** Directions **
Produce a copy of every line in the records that holds the string "each".

** Data extracts **

○ ○ ○ ○

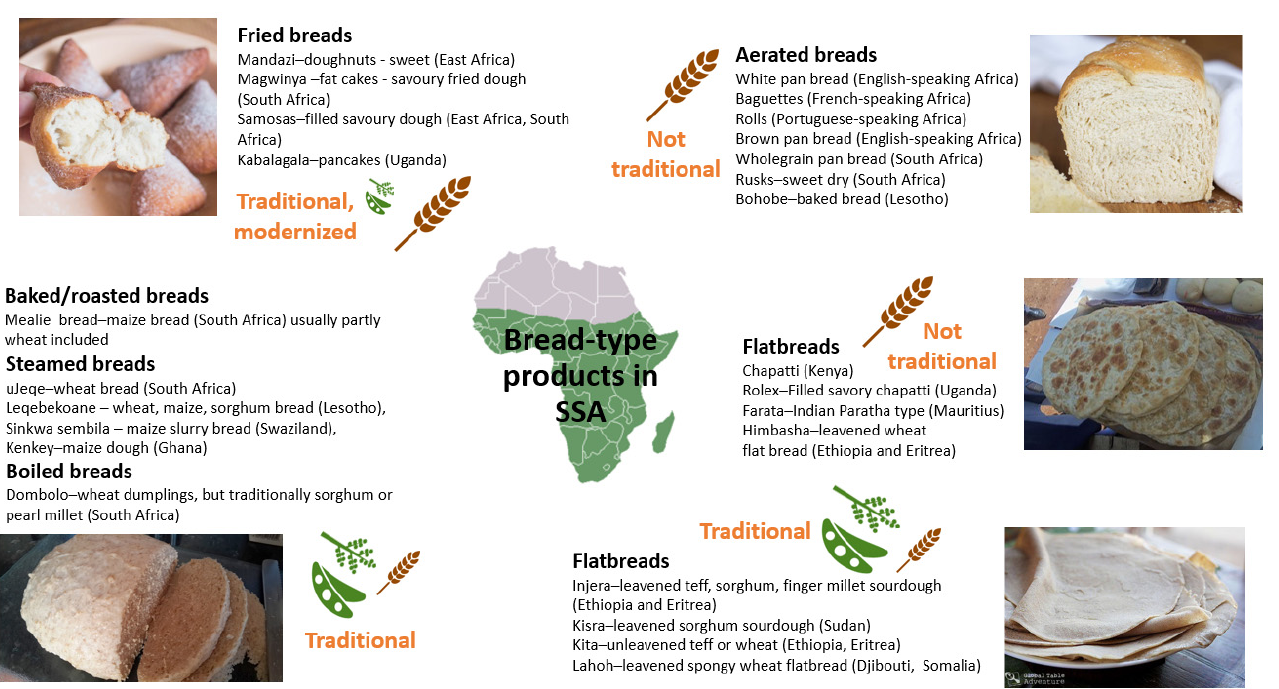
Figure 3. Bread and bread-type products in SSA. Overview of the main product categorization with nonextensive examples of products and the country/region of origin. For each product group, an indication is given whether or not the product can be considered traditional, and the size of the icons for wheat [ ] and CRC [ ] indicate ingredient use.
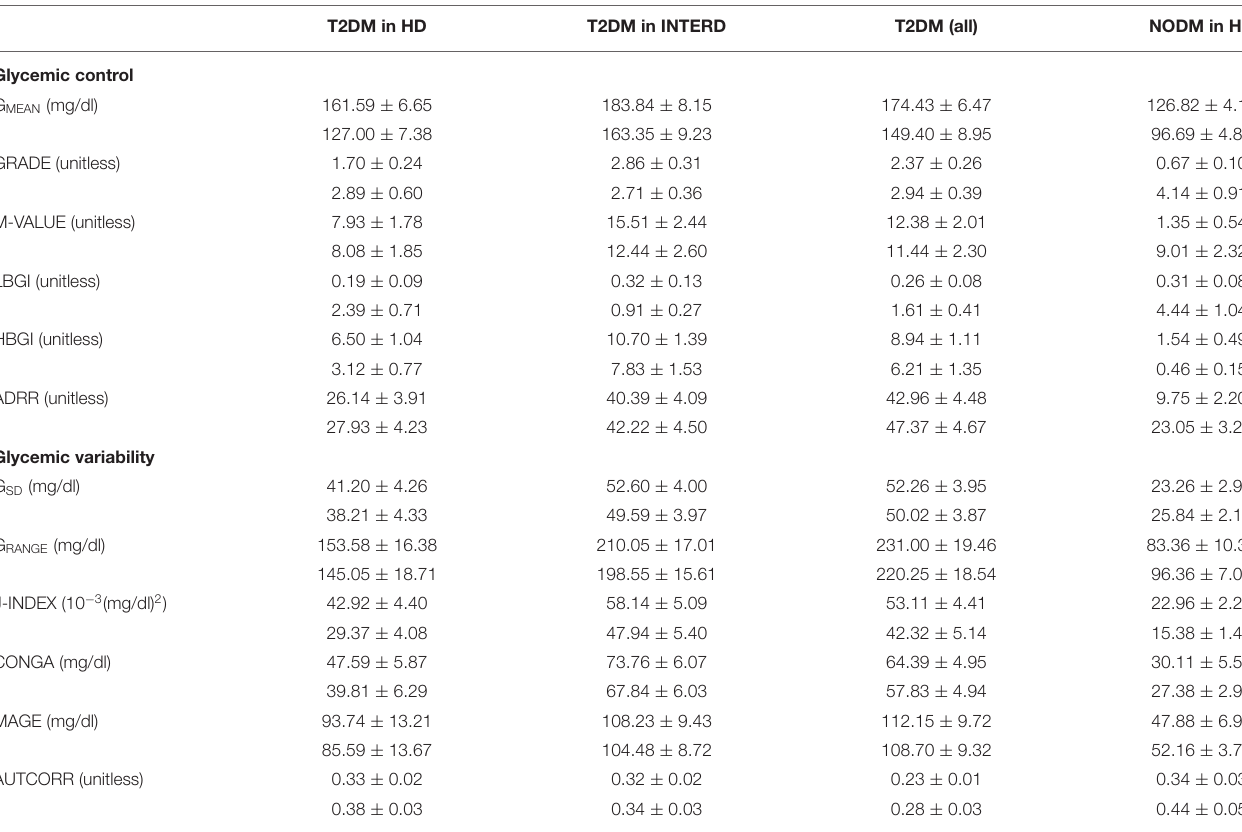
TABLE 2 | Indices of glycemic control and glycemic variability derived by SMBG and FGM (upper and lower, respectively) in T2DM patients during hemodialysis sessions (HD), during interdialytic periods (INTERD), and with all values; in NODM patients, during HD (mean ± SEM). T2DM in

○ ○ ○ ○

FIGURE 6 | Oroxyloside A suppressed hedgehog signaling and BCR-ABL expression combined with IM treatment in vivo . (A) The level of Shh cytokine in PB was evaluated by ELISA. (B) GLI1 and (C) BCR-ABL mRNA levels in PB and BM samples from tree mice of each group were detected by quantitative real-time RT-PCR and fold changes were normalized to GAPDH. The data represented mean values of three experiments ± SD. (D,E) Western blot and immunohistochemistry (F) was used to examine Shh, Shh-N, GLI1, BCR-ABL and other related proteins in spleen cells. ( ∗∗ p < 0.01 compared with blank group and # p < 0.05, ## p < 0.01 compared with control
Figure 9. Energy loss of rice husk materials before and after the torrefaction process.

○ ○ ○ ○

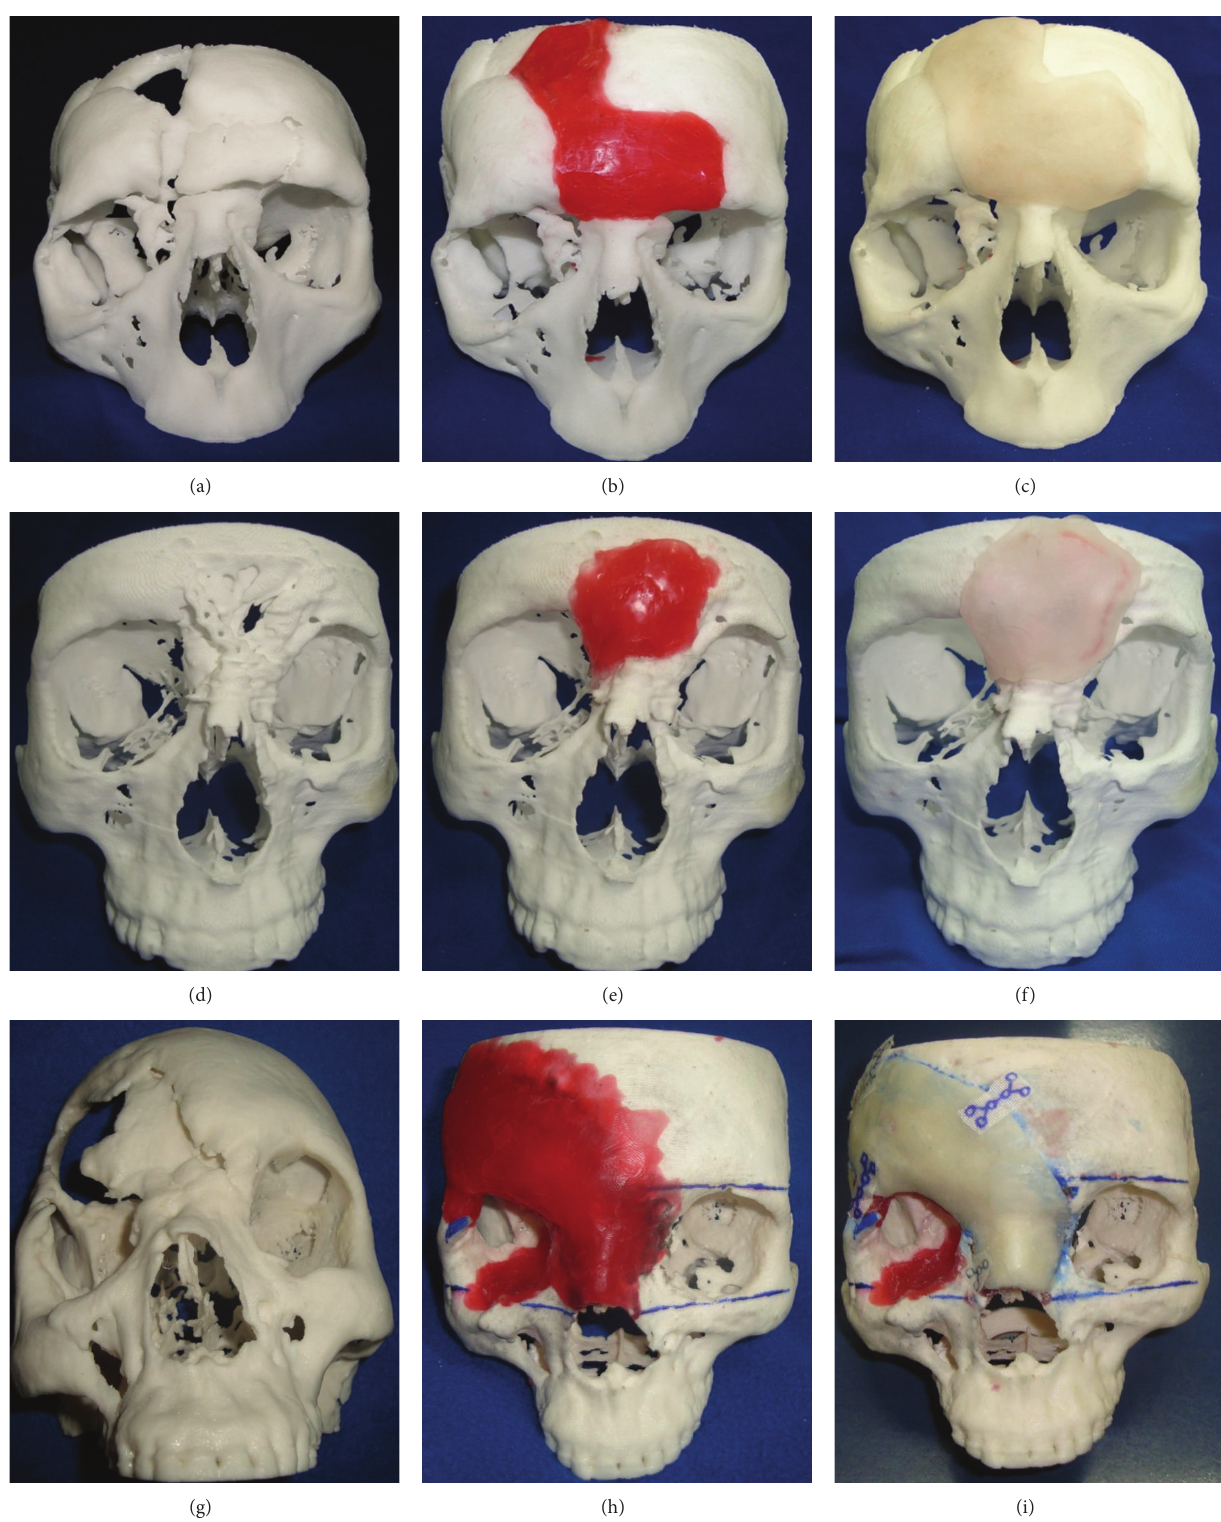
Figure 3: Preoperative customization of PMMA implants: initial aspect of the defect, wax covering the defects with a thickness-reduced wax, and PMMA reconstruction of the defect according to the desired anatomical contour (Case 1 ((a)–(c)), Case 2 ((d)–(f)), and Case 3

○ ○ ○ ○

** Task result **
Figure 3. Bread and bread-type products in SSA. Overview of the main product categorization with nonextensive examples of products and the country/region of origin. For each product group, an indication is given whether or not the product can be considered traditional, and the size of the icons for wheat [ ] and CRC [ ] indicate ingredient use.
FIGURE 6 | Oroxyloside A suppressed hedgehog signaling and BCR-ABL expression combined with IM treatment in vivo . (A) The level of Shh cytokine in PB was evaluated by ELISA. (B) GLI1 and (C) BCR-ABL mRNA levels in PB and BM samples from tree mice of each group were detected by quantitative real-time RT-PCR and fold changes were normalized to GAPDH. The data represented mean values of three experiments ± SD. (D,E) Western blot and immunohistochemistry (F) was used to examine Shh, Shh-N, GLI1, BCR-ABL and other related proteins in spleen cells. ( ∗∗ p < 0.01 compared with blank group and # p < 0.05, ## p < 0.01 compared with control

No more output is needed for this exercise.